◆ Work task a ◆
From the records below, repeat word for word the lines from the line with "To the nearest" to the line with "Reading left to", leaving out the pictures.
BEGIN Reading passage
The word Dressage (pronounced dress-AHGE) is derived from the French verb "dresser," which simply means "to train." It has come to denote both a training method and a competitive sport. As a training method it prepares the horse for any number of disciplines, from show jumping to western reining. As a sport, competitive dressage challenges horse and rider to strive for ever greater levels of precision and harmony.
THE ART OF CLASSICAL HORSEMANSHIP
Although dressage has its roots in classical Greek horsemanship and was influenced by the knights in shining armor of the Middle Ages, it was not until the Renaissance that dressage was recognized as an important equestrian pursuit. The great riding masters of this period developed a logical training system which has changed little over the last hundred years. What has changed is the reason for the training. The European aristocrats displayed their well trained horses in elaborate equestrian pageants; today's dressage riders test their horses' ability in competition.
Dressage horses can be of any breed, sex, age, color or size. Exceptional basic paces--walk, trot and canter--together with a good temperament and sound conformation are what riders look for in a potential dressage horse. The horse should have athletic paces, be light on its feet and have the scope to take short, springy strides as well as free, long and swinging ones.
Dressage is a sport where competitors pursue the unobtainable 100%; in order to even come close, meticulous attention to detail, in addition to ability, is necessary. Marks may be out of reach because of a lack of talent, experience or technique, but they should not be thrown away for lack of preparation.
END Reading passage
BEGIN Given records
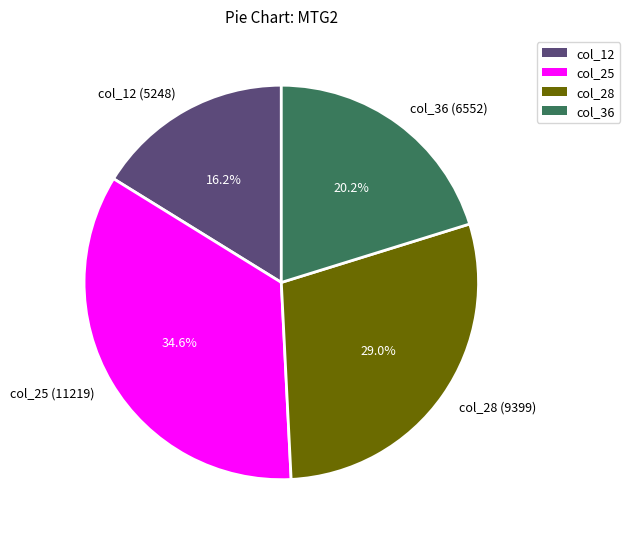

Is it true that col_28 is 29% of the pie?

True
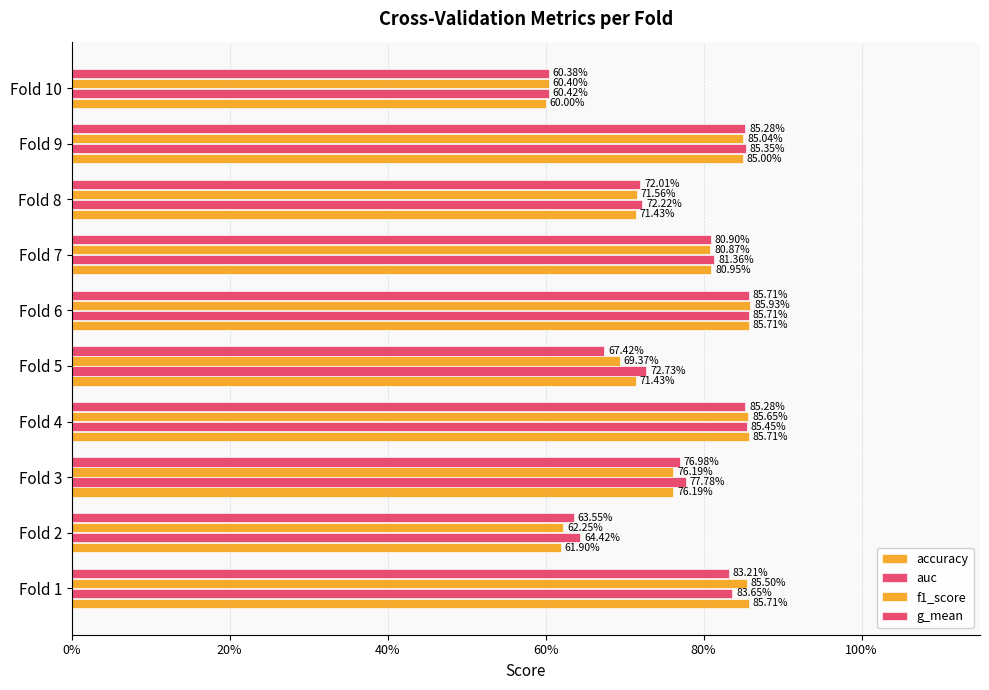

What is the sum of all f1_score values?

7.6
END Given records
BEGIN Given records
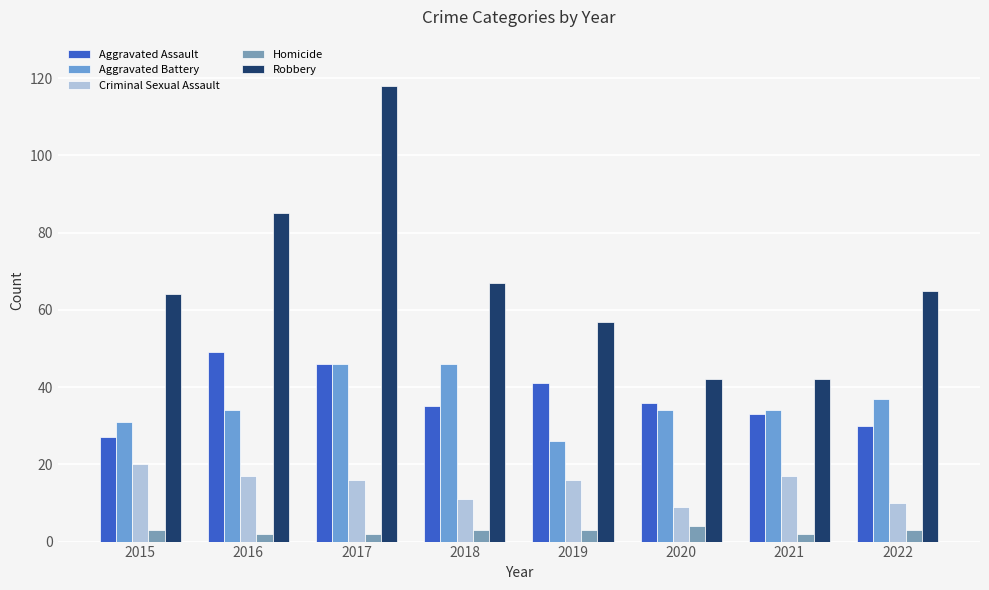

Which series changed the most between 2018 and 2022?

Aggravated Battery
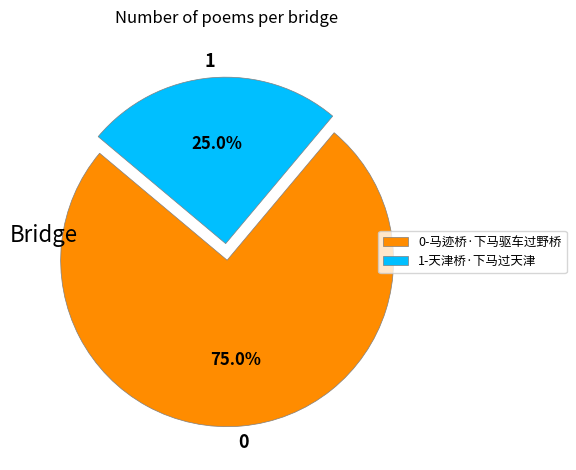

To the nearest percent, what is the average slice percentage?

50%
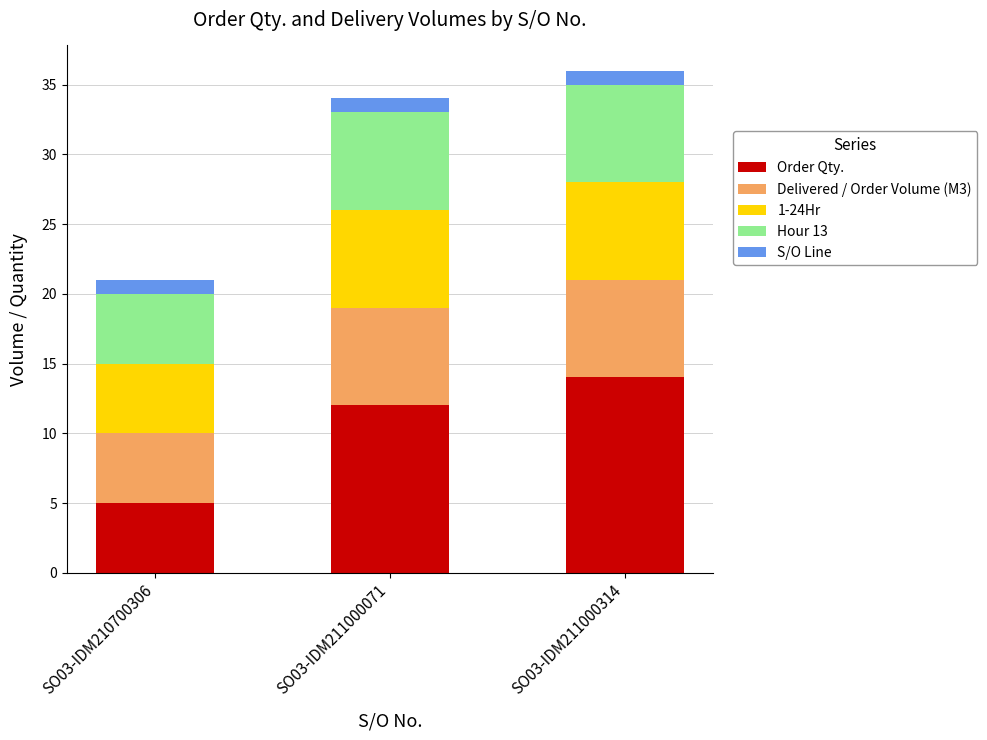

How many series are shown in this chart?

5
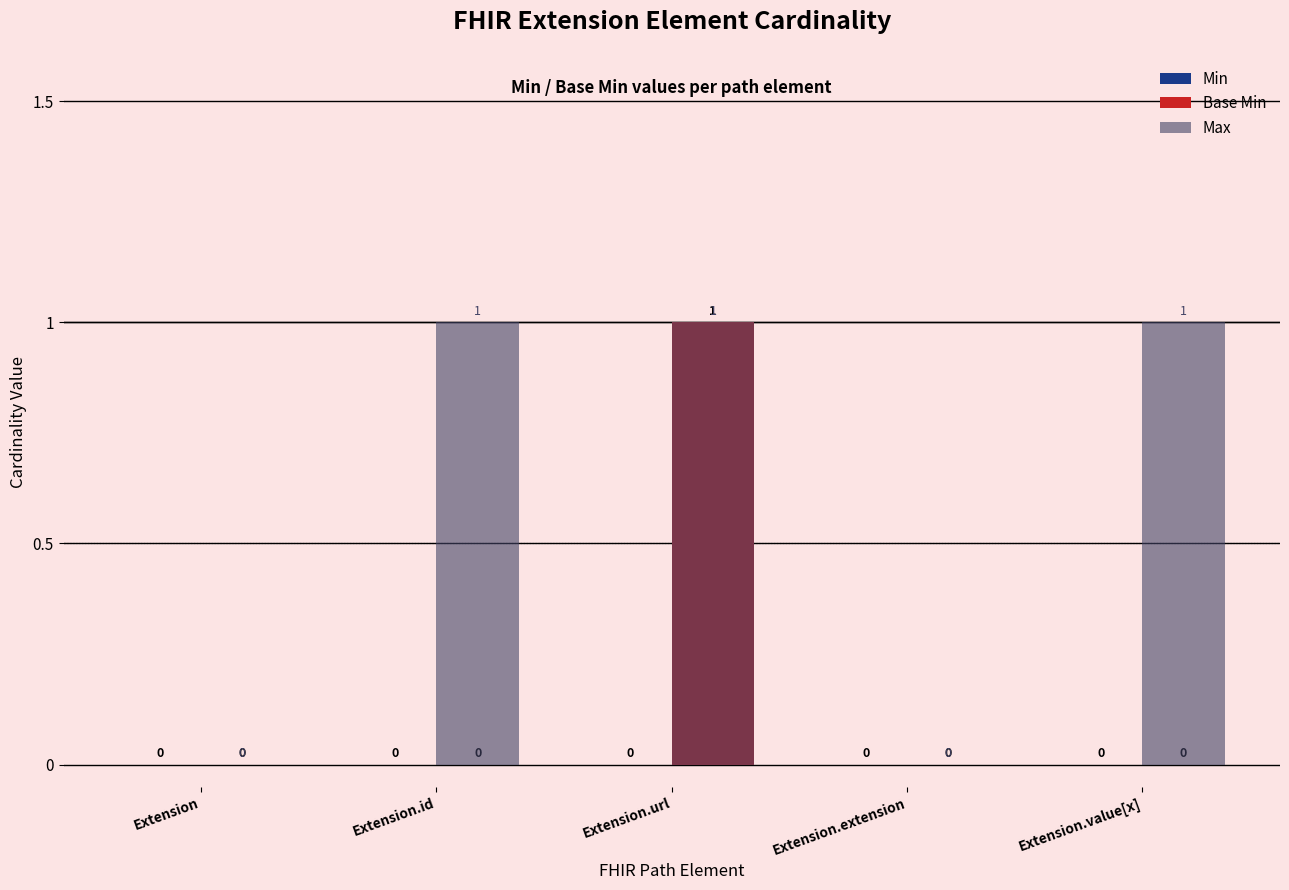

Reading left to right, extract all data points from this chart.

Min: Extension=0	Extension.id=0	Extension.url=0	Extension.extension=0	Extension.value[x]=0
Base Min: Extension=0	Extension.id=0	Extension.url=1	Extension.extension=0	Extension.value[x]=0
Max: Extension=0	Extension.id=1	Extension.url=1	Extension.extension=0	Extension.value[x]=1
END Given records
◆ Work task b ◆
Reproduce the dressage text above word for word, in full.

◆ Problem solution a ◆
To the nearest percent, what is the average slice percentage?

50%

How many series are shown in this chart?

5

Reading left to right, extract all data points from this chart.

◆ Problem solution b ◆
The word Dressage (pronounced dress-AHGE) is derived from the French verb "dresser," which simply means "to train." It has come to denote both a training method and a competitive sport. As a training method it prepares the horse for any number of disciplines, from show jumping to western reining. As a sport, competitive dressage challenges horse and rider to strive for ever greater levels of precision and harmony.
THE ART OF CLASSICAL HORSEMANSHIP
Although dressage has its roots in classical Greek horsemanship and was influenced by the knights in shining armor of the Middle Ages, it was not until the Renaissance that dressage was recognized as an important equestrian pursuit. The great riding masters of this period developed a logical training system which has changed little over the last hundred years. What has changed is the reason for the training. The European aristocrats displayed their well trained horses in elaborate equestrian pageants; today's dressage riders test their horses' ability in competition.
Dressage horses can be of any breed, sex, age, color or size. Exceptional basic paces--walk, trot and canter--together with a good temperament and sound conformation are what riders look for in a potential dressage horse. The horse should have athletic paces, be light on its feet and have the scope to take short, springy strides as well as free, long and swinging ones.
Dressage is a sport where competitors pursue the unobtainable 100%; in order to even come close, meticulous attention to detail, in addition to ability, is necessary. Marks may be out of reach because of a lack of talent, experience or technique, but they should not be thrown away for lack of preparation.